= EXERCISE =
Reproduce word for word the lines in the entries below, from the line with "family: Dennstaedtiaceae" to the line with "order: Solanales", both included, and nothing else.

= SUPPLIED MATERIAL =
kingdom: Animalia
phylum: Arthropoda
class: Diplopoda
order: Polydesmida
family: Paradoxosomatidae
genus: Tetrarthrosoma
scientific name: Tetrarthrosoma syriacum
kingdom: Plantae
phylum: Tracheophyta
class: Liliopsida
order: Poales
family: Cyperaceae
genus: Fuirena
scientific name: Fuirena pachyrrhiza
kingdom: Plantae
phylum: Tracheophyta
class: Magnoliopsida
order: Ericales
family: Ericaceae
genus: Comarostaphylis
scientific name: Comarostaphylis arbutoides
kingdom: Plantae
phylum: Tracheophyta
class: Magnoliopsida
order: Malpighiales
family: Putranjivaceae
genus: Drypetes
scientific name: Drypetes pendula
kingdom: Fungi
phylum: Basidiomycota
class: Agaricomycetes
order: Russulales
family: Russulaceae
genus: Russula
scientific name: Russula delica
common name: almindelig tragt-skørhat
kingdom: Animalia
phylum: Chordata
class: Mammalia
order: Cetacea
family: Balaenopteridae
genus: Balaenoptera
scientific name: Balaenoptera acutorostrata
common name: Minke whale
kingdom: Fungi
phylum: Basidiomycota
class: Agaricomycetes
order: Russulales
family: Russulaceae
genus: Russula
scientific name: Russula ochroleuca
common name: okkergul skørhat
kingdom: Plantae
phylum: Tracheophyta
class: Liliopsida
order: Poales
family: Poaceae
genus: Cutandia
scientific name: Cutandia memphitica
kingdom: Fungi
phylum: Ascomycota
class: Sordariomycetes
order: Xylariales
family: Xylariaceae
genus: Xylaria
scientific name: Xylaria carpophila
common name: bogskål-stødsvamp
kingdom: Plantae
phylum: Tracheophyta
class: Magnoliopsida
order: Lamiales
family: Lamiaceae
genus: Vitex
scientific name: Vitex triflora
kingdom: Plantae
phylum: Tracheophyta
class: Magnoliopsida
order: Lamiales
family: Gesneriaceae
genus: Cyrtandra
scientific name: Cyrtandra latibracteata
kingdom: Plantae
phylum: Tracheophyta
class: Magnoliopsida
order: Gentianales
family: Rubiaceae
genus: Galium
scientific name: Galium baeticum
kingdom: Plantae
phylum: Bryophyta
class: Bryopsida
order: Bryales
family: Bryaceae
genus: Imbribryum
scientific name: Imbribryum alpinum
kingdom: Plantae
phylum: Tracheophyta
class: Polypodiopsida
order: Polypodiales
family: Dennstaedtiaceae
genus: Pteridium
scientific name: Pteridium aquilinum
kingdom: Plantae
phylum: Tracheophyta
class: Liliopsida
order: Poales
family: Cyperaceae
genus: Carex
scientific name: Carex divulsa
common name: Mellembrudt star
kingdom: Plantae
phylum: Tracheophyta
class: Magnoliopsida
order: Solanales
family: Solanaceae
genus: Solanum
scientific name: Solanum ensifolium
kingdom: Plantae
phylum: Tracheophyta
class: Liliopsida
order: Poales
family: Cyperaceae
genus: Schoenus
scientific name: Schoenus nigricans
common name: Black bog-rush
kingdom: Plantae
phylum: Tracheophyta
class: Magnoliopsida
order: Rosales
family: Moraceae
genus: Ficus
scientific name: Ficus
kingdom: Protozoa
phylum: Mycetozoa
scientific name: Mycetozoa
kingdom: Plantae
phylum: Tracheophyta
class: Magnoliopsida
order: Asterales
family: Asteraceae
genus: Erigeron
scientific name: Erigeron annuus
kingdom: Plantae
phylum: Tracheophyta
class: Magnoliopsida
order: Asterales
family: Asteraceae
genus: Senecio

= TASK RESULT =
family: Dennstaedtiaceae
genus: Pteridium
scientific name: Pteridium aquilinum
kingdom: Plantae
phylum: Tracheophyta
class: Liliopsida
order: Poales
family: Cyperaceae
genus: Carex
scientific name: Carex divulsa
common name: Mellembrudt star
kingdom: Plantae
phylum: Tracheophyta
class: Magnoliopsida
order: Solanales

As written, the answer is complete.